(Given data Opens)

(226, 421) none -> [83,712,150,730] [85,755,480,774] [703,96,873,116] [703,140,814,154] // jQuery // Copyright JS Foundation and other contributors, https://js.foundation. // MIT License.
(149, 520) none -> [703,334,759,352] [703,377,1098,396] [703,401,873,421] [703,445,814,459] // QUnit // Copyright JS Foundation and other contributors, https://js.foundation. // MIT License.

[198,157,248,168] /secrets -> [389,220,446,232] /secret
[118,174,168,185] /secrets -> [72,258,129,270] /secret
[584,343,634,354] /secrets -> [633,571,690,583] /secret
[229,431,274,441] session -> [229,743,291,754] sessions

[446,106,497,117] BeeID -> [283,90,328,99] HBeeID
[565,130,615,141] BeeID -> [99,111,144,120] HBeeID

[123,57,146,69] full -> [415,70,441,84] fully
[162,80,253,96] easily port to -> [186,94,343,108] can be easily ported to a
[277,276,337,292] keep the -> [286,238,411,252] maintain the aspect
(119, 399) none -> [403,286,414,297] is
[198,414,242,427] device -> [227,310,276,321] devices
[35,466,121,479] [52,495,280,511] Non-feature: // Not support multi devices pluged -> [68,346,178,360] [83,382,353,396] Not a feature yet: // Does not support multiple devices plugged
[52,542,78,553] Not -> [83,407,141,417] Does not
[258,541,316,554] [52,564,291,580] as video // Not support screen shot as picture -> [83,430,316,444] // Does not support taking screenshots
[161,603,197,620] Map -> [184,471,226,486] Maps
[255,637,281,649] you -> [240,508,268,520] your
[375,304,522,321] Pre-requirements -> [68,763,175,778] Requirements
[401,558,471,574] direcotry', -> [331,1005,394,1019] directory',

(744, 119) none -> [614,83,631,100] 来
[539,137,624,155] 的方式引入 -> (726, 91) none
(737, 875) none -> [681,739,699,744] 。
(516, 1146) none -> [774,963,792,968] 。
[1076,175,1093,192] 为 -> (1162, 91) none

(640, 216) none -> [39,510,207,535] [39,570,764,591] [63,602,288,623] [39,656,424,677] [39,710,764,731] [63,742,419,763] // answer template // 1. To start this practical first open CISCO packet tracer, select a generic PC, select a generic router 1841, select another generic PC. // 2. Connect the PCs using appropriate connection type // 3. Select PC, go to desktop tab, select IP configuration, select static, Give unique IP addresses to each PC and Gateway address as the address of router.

(Given data Closes)

Every entry in the listing should be retyped exactly.

» **Exercise answer**:
(226, 421) none -> [83,712,150,730] [85,755,480,774] [703,96,873,116] [703,140,814,154] // jQuery // Copyright JS Foundation and other contributors, https://js.foundation. // MIT License.
(149, 520) none -> [703,334,759,352] [703,377,1098,396] [703,401,873,421] [703,445,814,459] // QUnit // Copyright JS Foundation and other contributors, https://js.foundation. // MIT License.

[198,157,248,168] /secrets -> [389,220,446,232] /secret
[118,174,168,185] /secrets -> [72,258,129,270] /secret
[584,343,634,354] /secrets -> [633,571,690,583] /secret
[229,431,274,441] session -> [229,743,291,754] sessions

[446,106,497,117] BeeID -> [283,90,328,99] HBeeID
[565,130,615,141] BeeID -> [99,111,144,120] HBeeID

[123,57,146,69] full -> [415,70,441,84] fully
[162,80,253,96] easily port to -> [186,94,343,108] can be easily ported to a
[277,276,337,292] keep the -> [286,238,411,252] maintain the aspect
(119, 399) none -> [403,286,414,297] is
[198,414,242,427] device -> [227,310,276,321] devices
[35,466,121,479] [52,495,280,511] Non-feature: // Not support multi devices pluged -> [68,346,178,360] [83,382,353,396] Not a feature yet: // Does not support multiple devices plugged
[52,542,78,553] Not -> [83,407,141,417] Does not
[258,541,316,554] [52,564,291,580] as video // Not support screen shot as picture -> [83,430,316,444] // Does not support taking screenshots
[161,603,197,620] Map -> [184,471,226,486] Maps
[255,637,281,649] you -> [240,508,268,520] your
[375,304,522,321] Pre-requirements -> [68,763,175,778] Requirements
[401,558,471,574] direcotry', -> [331,1005,394,1019] directory',

(744, 119) none -> [614,83,631,100] 来
[539,137,624,155] 的方式引入 -> (726, 91) none
(737, 875) none -> [681,739,699,744] 。
(516, 1146) none -> [774,963,792,968] 。
[1076,175,1093,192] 为 -> (1162, 91) none

(640, 216) none -> [39,510,207,535] [39,570,764,591] [63,602,288,623] [39,656,424,677] [39,710,764,731] [63,742,419,763] // answer template // 1. To start this practical first open CISCO packet tracer, select a generic PC, select a generic router 1841, select another generic PC. // 2. Connect the PCs using appropriate connection type // 3. Select PC, go to desktop tab, select IP configuration, select static, Give unique IP addresses to each PC and Gateway address as the address of router.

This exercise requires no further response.